Commodity Index
The CCI/CRB index settled slightly lower on the week as it was disappointing that the index was unable poke above the prior week’s high. The technical base that the CRB has formed argues for a larger rally, but crude oil is going to have to push above $52/barrel with the metal markets sliding lower.
The US Central Bank confirmed a more hawkish view in their Sept 20th Meet amid their starting to unwind a $4 Trillion balance sheet. The long end of the interest rate market did not move much on sluggish inflation expectations, but the 10 year could reach 3% sometime in 2018.

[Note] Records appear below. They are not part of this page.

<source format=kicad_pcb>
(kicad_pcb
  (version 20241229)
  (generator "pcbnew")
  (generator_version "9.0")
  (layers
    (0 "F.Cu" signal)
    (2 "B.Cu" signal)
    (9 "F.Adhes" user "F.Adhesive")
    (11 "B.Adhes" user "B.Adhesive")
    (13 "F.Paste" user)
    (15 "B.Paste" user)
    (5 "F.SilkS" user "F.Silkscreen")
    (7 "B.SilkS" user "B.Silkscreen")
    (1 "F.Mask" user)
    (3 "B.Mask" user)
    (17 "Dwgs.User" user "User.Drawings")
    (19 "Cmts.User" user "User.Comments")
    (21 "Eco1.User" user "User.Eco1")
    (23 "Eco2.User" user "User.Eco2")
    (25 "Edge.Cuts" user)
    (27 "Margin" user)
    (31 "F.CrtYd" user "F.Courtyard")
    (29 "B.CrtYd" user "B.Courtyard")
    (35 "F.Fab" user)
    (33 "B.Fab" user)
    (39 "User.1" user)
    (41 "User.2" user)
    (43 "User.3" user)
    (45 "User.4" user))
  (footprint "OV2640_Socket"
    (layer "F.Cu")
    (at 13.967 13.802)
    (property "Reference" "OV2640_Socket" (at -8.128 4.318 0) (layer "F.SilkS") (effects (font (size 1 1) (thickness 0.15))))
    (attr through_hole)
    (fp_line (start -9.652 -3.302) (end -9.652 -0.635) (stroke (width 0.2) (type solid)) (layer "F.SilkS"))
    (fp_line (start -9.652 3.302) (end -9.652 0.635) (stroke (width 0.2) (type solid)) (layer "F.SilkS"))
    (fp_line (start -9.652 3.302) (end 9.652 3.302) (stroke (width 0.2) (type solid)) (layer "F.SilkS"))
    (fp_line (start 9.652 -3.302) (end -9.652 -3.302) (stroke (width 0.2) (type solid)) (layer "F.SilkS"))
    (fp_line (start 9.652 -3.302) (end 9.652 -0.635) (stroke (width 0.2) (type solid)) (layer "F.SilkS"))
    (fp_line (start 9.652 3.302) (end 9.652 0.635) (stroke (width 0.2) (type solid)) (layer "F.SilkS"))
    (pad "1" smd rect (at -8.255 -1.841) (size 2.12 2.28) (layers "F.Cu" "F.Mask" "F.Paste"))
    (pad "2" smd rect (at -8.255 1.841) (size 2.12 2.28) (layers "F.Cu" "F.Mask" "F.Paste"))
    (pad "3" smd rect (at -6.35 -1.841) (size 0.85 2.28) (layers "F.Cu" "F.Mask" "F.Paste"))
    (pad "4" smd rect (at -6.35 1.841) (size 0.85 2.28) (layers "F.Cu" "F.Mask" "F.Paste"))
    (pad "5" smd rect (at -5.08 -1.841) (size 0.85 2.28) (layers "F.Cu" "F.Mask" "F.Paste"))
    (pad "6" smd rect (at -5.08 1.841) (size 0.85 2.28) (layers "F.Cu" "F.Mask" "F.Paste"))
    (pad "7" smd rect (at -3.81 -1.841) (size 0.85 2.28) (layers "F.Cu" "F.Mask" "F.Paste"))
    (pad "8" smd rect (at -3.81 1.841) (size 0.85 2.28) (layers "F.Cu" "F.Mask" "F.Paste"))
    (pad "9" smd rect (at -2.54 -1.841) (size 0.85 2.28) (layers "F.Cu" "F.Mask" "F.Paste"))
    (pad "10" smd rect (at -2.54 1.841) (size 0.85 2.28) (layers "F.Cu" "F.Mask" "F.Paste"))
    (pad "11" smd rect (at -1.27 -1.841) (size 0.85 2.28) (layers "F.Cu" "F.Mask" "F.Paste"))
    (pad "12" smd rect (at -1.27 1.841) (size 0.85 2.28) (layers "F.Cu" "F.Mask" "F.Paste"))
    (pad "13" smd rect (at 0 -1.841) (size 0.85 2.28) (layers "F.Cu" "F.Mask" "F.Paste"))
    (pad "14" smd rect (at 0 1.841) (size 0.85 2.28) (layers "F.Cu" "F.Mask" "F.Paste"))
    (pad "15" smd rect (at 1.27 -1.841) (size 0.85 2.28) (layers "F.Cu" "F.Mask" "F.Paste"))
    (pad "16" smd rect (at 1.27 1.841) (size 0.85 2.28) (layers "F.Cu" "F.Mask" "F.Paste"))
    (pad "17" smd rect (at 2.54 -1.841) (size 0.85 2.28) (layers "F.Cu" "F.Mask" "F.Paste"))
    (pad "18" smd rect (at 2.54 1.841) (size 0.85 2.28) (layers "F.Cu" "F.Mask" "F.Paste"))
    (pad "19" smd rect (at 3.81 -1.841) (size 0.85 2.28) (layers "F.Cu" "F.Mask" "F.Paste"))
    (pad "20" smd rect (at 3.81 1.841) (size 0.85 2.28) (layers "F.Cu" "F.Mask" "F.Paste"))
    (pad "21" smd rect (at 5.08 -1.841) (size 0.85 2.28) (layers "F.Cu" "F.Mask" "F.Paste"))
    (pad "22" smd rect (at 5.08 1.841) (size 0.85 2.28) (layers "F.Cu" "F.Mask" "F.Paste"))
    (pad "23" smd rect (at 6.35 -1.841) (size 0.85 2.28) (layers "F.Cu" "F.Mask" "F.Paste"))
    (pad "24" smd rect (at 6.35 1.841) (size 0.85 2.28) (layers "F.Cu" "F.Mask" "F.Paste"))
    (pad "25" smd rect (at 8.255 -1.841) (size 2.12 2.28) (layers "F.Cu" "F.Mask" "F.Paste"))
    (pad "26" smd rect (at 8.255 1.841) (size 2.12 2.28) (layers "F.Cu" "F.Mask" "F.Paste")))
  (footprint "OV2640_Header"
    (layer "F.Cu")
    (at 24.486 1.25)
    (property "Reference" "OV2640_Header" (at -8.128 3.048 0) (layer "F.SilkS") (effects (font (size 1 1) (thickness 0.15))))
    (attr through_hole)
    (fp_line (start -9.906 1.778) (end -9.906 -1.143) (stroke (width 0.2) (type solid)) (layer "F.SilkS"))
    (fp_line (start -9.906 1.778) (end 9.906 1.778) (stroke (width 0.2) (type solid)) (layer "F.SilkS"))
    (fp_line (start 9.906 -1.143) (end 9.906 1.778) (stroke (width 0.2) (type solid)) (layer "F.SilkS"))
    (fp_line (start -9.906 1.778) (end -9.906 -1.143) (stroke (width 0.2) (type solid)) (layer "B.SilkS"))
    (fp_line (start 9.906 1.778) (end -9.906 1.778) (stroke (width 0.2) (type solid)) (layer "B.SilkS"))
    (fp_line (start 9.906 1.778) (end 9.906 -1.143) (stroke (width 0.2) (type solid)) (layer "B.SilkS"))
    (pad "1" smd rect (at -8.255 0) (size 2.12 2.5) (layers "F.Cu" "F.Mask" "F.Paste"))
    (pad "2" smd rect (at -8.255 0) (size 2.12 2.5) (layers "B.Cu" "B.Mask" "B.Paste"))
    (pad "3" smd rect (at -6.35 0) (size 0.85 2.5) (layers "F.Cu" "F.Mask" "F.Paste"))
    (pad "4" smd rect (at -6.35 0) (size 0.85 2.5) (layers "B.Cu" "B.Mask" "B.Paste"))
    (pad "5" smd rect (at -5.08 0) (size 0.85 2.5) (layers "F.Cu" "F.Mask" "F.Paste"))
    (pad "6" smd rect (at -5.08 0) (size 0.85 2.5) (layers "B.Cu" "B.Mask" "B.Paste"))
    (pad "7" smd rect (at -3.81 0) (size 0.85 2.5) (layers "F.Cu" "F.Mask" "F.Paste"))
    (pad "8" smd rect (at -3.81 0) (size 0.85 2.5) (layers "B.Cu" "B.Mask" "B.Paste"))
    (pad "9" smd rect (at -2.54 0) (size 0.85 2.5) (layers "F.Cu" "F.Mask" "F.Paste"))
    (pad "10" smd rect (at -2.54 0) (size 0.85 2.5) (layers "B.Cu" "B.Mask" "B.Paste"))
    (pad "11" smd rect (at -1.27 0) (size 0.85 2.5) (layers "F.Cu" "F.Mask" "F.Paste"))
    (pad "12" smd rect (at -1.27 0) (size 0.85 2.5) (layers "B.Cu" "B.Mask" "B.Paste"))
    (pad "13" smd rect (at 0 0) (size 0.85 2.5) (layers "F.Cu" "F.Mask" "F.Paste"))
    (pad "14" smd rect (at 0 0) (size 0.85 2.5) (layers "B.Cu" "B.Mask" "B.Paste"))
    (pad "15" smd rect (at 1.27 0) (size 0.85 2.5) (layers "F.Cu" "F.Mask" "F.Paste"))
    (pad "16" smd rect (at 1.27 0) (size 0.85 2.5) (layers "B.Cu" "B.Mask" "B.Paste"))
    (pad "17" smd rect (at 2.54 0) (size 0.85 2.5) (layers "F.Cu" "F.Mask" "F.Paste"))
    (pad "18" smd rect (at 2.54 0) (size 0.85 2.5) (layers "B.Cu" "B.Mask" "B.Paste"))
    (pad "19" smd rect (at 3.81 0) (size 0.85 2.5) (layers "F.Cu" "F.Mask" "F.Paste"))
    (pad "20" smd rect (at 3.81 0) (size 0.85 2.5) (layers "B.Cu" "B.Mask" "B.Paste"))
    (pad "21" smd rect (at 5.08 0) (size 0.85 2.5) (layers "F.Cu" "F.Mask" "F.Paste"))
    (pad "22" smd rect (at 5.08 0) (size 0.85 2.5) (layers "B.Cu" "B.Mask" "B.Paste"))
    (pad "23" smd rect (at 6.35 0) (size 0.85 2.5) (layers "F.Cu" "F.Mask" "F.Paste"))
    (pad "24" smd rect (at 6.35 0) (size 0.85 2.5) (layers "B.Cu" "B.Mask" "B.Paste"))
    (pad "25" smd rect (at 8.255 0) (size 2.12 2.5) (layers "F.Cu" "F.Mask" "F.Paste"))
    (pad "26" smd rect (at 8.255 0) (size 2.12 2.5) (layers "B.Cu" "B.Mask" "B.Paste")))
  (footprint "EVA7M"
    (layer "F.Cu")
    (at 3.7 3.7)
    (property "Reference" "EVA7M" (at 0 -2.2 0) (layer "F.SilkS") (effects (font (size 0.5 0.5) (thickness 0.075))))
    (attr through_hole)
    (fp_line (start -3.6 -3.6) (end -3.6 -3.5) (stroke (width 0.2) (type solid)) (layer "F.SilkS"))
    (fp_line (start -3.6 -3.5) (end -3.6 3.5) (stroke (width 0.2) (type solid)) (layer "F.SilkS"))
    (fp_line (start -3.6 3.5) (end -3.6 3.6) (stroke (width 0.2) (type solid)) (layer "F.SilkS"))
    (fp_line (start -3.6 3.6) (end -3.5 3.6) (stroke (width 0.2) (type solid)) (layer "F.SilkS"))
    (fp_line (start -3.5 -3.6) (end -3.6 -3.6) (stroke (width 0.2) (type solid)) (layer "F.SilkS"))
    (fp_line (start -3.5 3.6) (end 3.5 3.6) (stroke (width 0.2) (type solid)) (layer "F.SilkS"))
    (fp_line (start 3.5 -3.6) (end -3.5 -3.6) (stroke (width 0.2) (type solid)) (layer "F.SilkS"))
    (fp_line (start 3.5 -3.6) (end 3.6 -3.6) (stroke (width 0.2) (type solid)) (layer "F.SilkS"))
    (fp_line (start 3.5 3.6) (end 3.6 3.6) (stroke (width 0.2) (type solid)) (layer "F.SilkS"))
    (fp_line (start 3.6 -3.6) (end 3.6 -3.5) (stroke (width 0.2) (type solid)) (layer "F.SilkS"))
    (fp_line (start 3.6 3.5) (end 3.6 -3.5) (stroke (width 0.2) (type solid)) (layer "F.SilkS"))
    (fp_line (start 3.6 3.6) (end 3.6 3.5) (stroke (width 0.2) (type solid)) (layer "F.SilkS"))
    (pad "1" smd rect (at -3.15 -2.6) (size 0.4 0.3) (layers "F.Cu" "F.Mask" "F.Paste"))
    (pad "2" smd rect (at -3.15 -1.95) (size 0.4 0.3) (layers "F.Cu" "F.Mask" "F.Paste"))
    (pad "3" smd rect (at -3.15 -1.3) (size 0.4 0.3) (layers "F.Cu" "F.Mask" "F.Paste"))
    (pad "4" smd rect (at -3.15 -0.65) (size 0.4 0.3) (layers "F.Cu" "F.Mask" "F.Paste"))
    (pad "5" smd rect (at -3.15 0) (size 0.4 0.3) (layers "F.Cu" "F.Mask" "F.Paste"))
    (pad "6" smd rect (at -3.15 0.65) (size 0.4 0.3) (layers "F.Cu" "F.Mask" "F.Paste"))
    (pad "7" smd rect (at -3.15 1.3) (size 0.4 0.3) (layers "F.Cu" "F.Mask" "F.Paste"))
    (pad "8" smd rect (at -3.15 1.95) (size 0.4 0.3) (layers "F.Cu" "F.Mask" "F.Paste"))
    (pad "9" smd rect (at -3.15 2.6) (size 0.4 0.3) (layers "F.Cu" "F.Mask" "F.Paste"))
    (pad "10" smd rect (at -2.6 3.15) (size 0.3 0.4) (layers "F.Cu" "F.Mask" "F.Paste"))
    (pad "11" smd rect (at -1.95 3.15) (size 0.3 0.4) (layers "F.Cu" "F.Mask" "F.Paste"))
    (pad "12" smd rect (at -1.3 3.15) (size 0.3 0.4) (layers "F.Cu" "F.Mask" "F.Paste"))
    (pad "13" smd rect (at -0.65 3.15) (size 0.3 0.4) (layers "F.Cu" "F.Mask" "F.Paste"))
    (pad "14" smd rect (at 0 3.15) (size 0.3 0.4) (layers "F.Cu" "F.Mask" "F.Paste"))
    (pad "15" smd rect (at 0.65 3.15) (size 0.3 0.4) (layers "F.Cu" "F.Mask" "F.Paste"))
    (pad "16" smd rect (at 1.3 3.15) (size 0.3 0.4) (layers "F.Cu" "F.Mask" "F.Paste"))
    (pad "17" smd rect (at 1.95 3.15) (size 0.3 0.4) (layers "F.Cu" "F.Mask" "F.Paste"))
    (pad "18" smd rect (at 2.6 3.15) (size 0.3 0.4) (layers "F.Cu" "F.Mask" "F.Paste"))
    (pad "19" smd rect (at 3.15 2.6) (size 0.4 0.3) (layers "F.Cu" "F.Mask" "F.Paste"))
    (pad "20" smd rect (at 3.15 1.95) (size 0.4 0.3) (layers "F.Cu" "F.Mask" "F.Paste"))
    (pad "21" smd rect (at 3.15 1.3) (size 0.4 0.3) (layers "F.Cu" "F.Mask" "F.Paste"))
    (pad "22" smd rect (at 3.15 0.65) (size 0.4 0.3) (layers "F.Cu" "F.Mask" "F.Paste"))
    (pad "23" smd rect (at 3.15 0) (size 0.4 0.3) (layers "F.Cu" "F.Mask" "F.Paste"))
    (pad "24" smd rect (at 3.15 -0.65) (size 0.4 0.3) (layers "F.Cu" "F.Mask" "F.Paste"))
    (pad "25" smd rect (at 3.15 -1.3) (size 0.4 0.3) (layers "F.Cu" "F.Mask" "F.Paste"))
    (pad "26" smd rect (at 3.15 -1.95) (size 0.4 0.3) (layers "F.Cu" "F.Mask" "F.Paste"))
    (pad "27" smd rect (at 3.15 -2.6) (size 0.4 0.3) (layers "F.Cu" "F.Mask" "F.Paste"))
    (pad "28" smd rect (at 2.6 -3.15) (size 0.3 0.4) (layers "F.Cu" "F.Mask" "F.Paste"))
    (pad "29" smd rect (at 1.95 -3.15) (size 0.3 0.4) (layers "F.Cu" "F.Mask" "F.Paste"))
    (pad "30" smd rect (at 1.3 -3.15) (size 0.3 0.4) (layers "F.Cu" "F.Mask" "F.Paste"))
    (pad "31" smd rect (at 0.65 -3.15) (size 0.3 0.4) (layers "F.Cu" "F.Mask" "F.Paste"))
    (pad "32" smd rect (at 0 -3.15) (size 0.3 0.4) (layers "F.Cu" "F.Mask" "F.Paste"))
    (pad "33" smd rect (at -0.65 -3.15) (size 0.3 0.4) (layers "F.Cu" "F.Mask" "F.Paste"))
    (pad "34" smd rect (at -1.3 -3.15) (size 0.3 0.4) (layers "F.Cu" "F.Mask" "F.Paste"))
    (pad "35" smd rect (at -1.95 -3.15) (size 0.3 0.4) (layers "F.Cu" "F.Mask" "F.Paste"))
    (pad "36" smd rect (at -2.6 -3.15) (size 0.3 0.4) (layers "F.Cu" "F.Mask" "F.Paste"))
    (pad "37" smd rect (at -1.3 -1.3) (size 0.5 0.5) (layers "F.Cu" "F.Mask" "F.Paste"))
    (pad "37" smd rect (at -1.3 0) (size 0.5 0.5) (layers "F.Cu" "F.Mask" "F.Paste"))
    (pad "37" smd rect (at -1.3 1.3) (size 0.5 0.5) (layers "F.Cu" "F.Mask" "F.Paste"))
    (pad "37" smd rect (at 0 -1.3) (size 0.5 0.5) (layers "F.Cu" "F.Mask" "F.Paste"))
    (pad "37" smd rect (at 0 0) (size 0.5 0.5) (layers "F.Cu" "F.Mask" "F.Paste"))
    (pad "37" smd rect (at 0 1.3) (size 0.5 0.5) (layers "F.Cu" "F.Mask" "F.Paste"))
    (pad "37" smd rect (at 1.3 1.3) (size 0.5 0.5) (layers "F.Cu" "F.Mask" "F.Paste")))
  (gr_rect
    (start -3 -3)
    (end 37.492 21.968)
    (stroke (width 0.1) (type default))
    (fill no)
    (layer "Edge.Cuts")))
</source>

The world economy continues to outperform and our view on commodity valuations remains positive. We are not willing to chase rallies, but would buy breaks. Our initial upside target is 420-421 by the 4th quarter.
Corn
Dec corn ended near unchanged, as the market continues to flirt with major resistance at $3.55. A flood of combine yield data in the next few weeks will drive nearby direction. So far yield data has been variable, and a clear yield trend is lacking; overall the debate over whether yield is 166-169 is ongoing. ARC doesn’t expect much of the corn market into mid-fall. Even a yield of 166 only barely changes the US balance sheet, and end stocks anywhere from 1.9-2.3 Bil Bu suggests fair value lies between $3.35-3.75 basis spot CBOT futures. South America continues to ship record amounts of corn abroad, and US weekly export sales will be rather ho-hum into early 2018. Longer term, trend/above trend yields must be confirmed before bearish sentiment returns, and so we remain patient with respect to farm marketing. It’s far too early to be concerned, but a developing La Nina and delayed soybean seeding in Brazil (which in turn may delays safrinha corn planting) are being watched. No new sales are advised below $3.70 Dec ’17. The ethanol margins are strong so US domestic use is record large.
Wheat
Wheat futures rallied 1-14 cents with premium added to spring wheat values ahead of the Final US Small Grains Report next Friday. Fundamentally, it’s common for US/world wheat markets to bottom in late Aug/Sept, and with Russian fob offers rising rather quickly (as demand was found). A bearish outlook is not advised. Dec CME traded through major chart-based resistance on Thursday, and our work suggests Russian fob offers, a key driver of prices elsewhere, will test $194-196/MT basis spot, by Nov/Dec. This in turn allows the US market to be globally competitive in a range of $4.40-4.70 basis Dec CME/KC. As such, we continue to advise patience with respect to extending sales. We also note that Australia remains dry, Argentina has lost acreage, and a wetter pattern is needed in E Ukraine and S Russia for germination. Next resistance lies at $4.70 basis Dec CBOT where new sales will be advised.
Soybeans
Soybeans traded back and forth through much of the week with export demand offering support on early week selling. There were export sales announcements of nearly 1.7 MMTs of old crop soybeans for the week, while the weekly export sale report (prior week) showed sales last week that were well above expectations and the largest since last October at 2.3 MMTs. Domestic Chinese meal pricing ahead of next week’s holiday was also robust. The Midwest harvest is underway with highly variable results, but a trend that is below last year. ARC expects that by Sunday evening 11-14% of the US soybean crop will have been harvested/ The harvest in the Delta will pass 50%, while warm/dry weather in the has pushed Midwest seed dry down. November soybeans broke through several key layers of resistance in Friday’s trading, leaving the next key technical level at a trend line near $10. However, trading looks to slow by the middle of next week as the market prepares for the uncertainty of the Quarterly Stocks report out next Friday.
Cattle
Trading in the cattle markets was slow, but generally firm to start the week. A strong rally developed at midweek on ideas that this week’s cash cattle trade would be higher. December cattle marked the best gain for the week, pushing through several key technical levels on Wednesday at prices that haven’t been seen since mid-July. Fundamentally, the market is well supplied with carcass weights seasonally recovering while cattle kill rates are large. The September Slaughter Report confirmed US beef production during July at 106% of a year ago, and the market outlook into the end of the year still calls for record large beef production in the 4th quarter. This week’s rally is giving feedlots the chance for profitable 4th quarter sales. A top for early 2018 is forecast for the $123-128 price range.
Hogs
The hog market traded steady to higher early in the week, before turning sharply lower. October hogs slipped to new contract lows in Thursday and Friday’s trading, while an early week rally in December hogs was wiped out by late week selling. Weekly hog kills are now quickly expanding to new records, while hog carcass weights are now holding well above a year ago. Record large US pork production will keep the longer term hog and pork market outlook bearish. Next week’s Quarterly US Hog & Pigs report should confirm a record large summer pig crop, and is also expected to show expansion in fall farrowing intentions. Initial targets for spot futures are just $2-3 lower, though December hogs are still trading nearly $14 above last year’s seasonal bottom. Pork belly stocks remain historically tight, and if demand remains as strong as a year ago, that could lift their seasonal lows by $5-7.